Problem a — Render the listing below as a Markdown table with the columns "Row" and "Text". Include only the part that opens with the first line of the listing and closes with the line containing "Ticketmaster.", leaving out blank lines and the pictures.

Document passage —
^^^^^^^^^^^^^^^^

From: Eliot Lear <lear@cisco.com>
Date: Fri, 01 Feb 2013 12:11:09 +0900
Message-ID: <510B324D.6040904@cisco.com>
To: "Adrien W. de Croy" <adrien@qbik.com>
CC: Roberto Peon <grmocg@gmail.com>, Martin Thomson <martin.thomson@gmail.com>, HTTP Working Group <ietf-http-wg@w3.org>
The alternative is to append something for version info.

On 2/1/13 12:09 PM, Adrien W. de Croy wrote:
>  
>  
> ------ Original Message ------
> From: "Eliot Lear" <lear@cisco.com <mailto:lear@cisco.com>>
> To: "Roberto Peon" <grmocg@gmail.com <mailto:grmocg@gmail.com>>
> Cc: "Martin Thomson" <martin.thomson@gmail.com
> <mailto:martin.thomson@gmail.com>>; "HTTP Working Group"
> <ietf-http-wg@w3.org <mailto:ietf-http-wg@w3.org>>
> Sent: 1/02/2013 4:04:49 p.m.
> Subject: Re: HTTP/2.0 Magic
>> Separately we will also need a version identifier.  This field can
>> ALSO server as a version identifier.  We just rev/change the magic on
>> a new version.
> I wouldn't do that.

^^^^^^^^^^^^^^^^

Records shown —
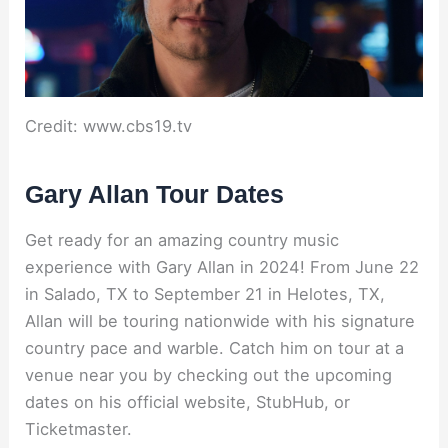
Credit: www.cbs19.tv
Gary Allan Tour Dates
Get ready for an amazing country music
experience with Gary Allan in 2024! From June 22
in Salado, TX to September 21 in Helotes, TX,
Allan will be touring nationwide with his signature
country pace and warble. Catch him on tour at a
venue near you by checking out the upcoming
dates on his official website, StubHub, or
Ticketmaster.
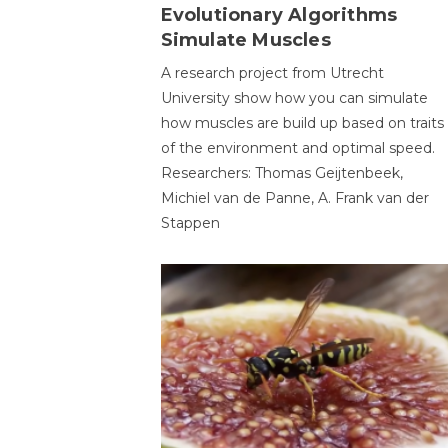
Evolutionary Algorithms
Simulate Muscles
A research project from Utrecht
University show how you can simulate
how muscles are build up based on traits
of the environment and optimal speed.
Researchers: Thomas Geijtenbeek,
Michiel van de Panne, A. Frank van der
Stappen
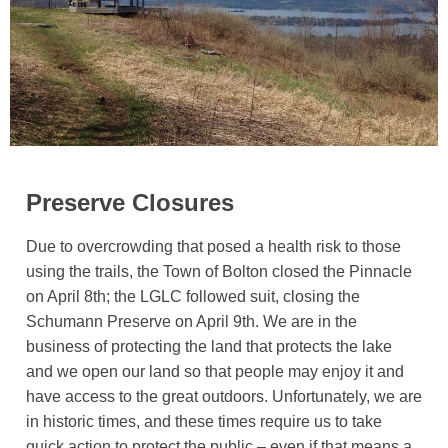
Preserve Closures
Due to overcrowding that posed a health risk to those
using the trails, the Town of Bolton closed the Pinnacle
on April 8th; the LGLC followed suit, closing the
Schumann Preserve on April 9th. We are in the
business of protecting the land that protects the lake
and we open our land so that people may enjoy it and
have access to the great outdoors. Unfortunately, we are
in historic times, and these times require us to take
quick action to protect the public – even if that means a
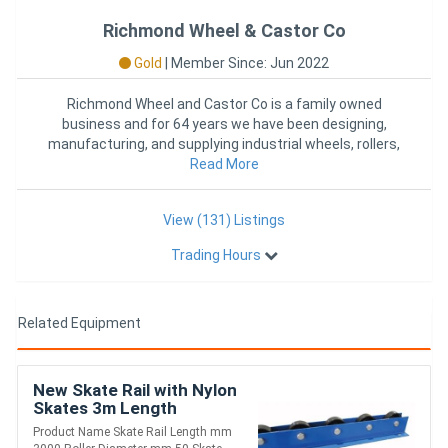
Richmond Wheel & Castor Co
Gold
|
Member Since: Jun 2022
Richmond Wheel and Castor Co is a family owned
business and for 64 years we have been designing,
manufacturing, and supplying industrial wheels, rollers,
castors, and mat
Read More
View (131) Listings
Trading Hours
Related Equipment
New Skate Rail with Nylon
Skates 3m Length
(FRR005)
Product Name Skate Rail Length mm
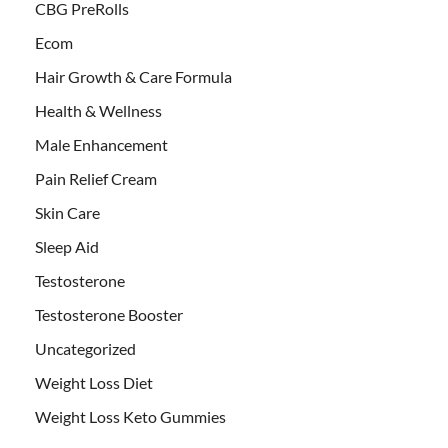
CBG PreRolls
Ecom
Hair Growth & Care Formula
Health & Wellness
Male Enhancement
Pain Relief Cream
Skin Care
Sleep Aid
Testosterone
Testosterone Booster
Uncategorized
Weight Loss Diet
Weight Loss Keto Gummies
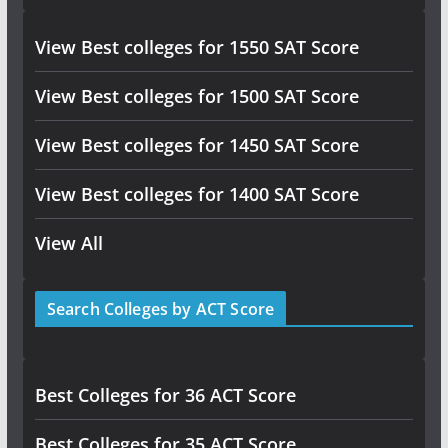
View Best colleges for 1550 SAT Score
View Best colleges for 1500 SAT Score
View Best colleges for 1450 SAT Score
View Best colleges for 1400 SAT Score
View All
Search Colleges by ACT Score
Best Colleges for 36 ACT Score
Best Colleges for 35 ACT Score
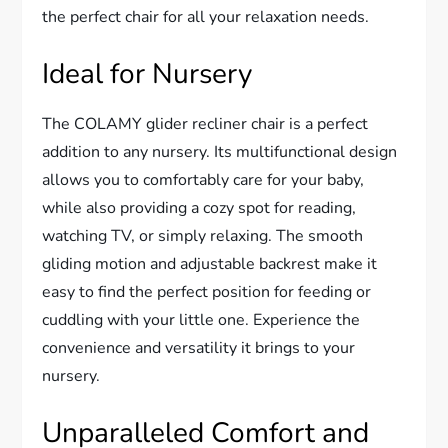
the perfect chair for all your relaxation needs.
Ideal for Nursery
The COLAMY glider recliner chair is a perfect
addition to any nursery. Its multifunctional design
allows you to comfortably care for your baby,
while also providing a cozy spot for reading,
watching TV, or simply relaxing. The smooth
gliding motion and adjustable backrest make it
easy to find the perfect position for feeding or
cuddling with your little one. Experience the
convenience and versatility it brings to your
nursery.
Unparalleled Comfort and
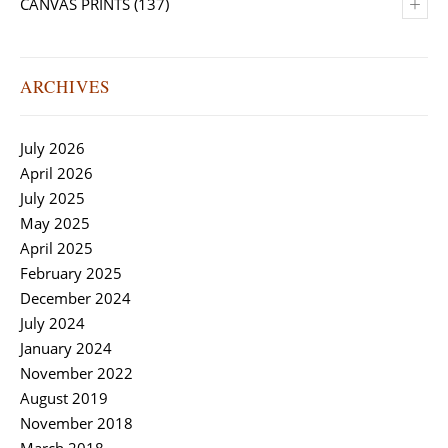
+
CANVAS PRINTS
(137)
ARCHIVES
July 2026
April 2026
July 2025
May 2025
April 2025
February 2025
December 2024
July 2024
January 2024
November 2022
August 2019
November 2018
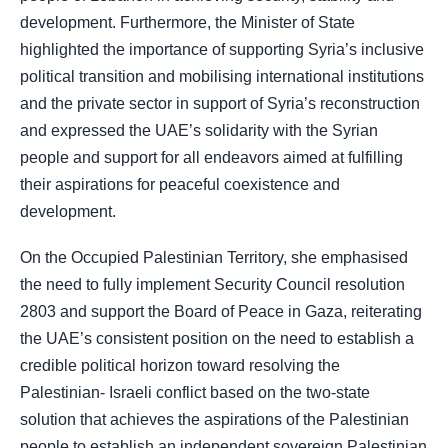
development. Furthermore, the Minister of State
highlighted the importance of supporting Syria’s inclusive
political transition and mobilising international institutions
and the private sector in support of Syria’s reconstruction
and expressed the UAE’s solidarity with the Syrian
people and support for all endeavors aimed at fulfilling
their aspirations for peaceful coexistence and
development.
On the Occupied Palestinian Territory, she emphasised
the need to fully implement Security Council resolution
2803 and support the Board of Peace in Gaza, reiterating
the UAE’s consistent position on the need to establish a
credible political horizon toward resolving the
Palestinian- Israeli conflict based on the two-state
solution that achieves the aspirations of the Palestinian
people to establish an independent sovereign Palestinian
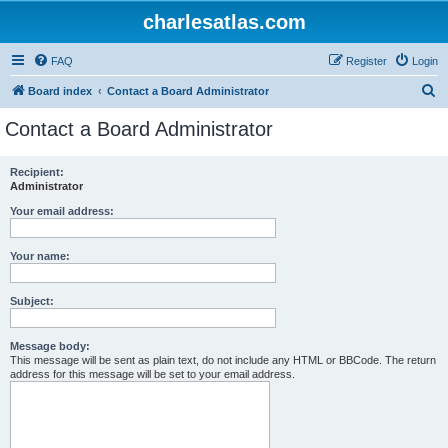
charlesatlas.com
FAQ
Register
Login
S
Board index
Contact a Board Administrator
e
Contact a Board Administrator
a
r
Recipient:
Administrator
c
h
Your email address:
Your name:
Subject:
Message body:
This message will be sent as plain text, do not include any HTML or BBCode. The return
address for this message will be set to your email address.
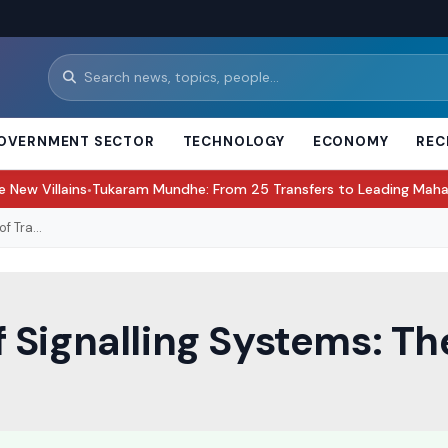
OVERNMENT SECTOR
TECHNOLOGY
ECONOMY
REC
karam Mundhe: From 25 Transfers to Leading Maharashtra’s Food S
 Tra...
Signalling Systems: The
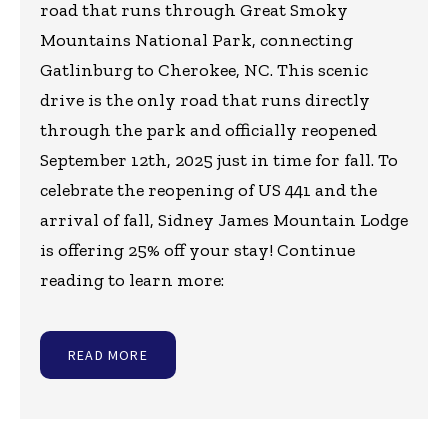
road that runs through Great Smoky
Mountains National Park, connecting
Gatlinburg to Cherokee, NC. This scenic
drive is the only road that runs directly
through the park and officially reopened
September 12th, 2025 just in time for fall. To
celebrate the reopening of US 441 and the
arrival of fall, Sidney James Mountain Lodge
is offering 25% off your stay! Continue
reading to learn more:
READ MORE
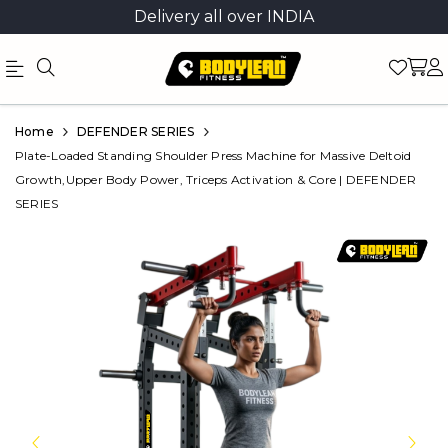
Delivery all over INDIA
Official
Product
Home
DEFENDER SERIES
Online
Plate-Loaded Standing Shoulder Press Machine for Massive Deltoid
Growth,Upper Body Power, Triceps Activation & Core | DEFENDER
Store
SERIES
|
Shop
Now
&
Save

^^^^^^^^^^^^^^^^

Problem b — From the email about HTTP/2.0 magic, reproduce word for word the part that opens with the words "On 2/1/13 12:09" and closes with "a new version.".

Response box a —
| Row | Text |
|---|---|
| 1 | Credit: www.cbs19.tv |
| 2 | Gary Allan Tour Dates |
| 3 | Get ready for an amazing country music |
| 4 | experience with Gary Allan in 2024! From June 22 |
| 5 | in Salado, TX to September 21 in Helotes, TX, |
| 6 | Allan will be touring nationwide with his signature |
| 7 | country pace and warble. Catch him on tour at a |
| 8 | venue near you by checking out the upcoming |
| 9 | dates on his official website, StubHub, or |
| 10 | Ticketmaster. |

Response box b —
On 2/1/13 12:09 PM, Adrien W. de Croy wrote:
>  
>  
> ------ Original Message ------
> From: "Eliot Lear" <lear@cisco.com <mailto:lear@cisco.com>>
> To: "Roberto Peon" <grmocg@gmail.com <mailto:grmocg@gmail.com>>
> Cc: "Martin Thomson" <martin.thomson@gmail.com
> <mailto:martin.thomson@gmail.com>>; "HTTP Working Group"
> <ietf-http-wg@w3.org <mailto:ietf-http-wg@w3.org>>
> Sent: 1/02/2013 4:04:49 p.m.
> Subject: Re: HTTP/2.0 Magic
>> Separately we will also need a version identifier.  This field can
>> ALSO server as a version identifier.  We just rev/change the magic on
>> a new version.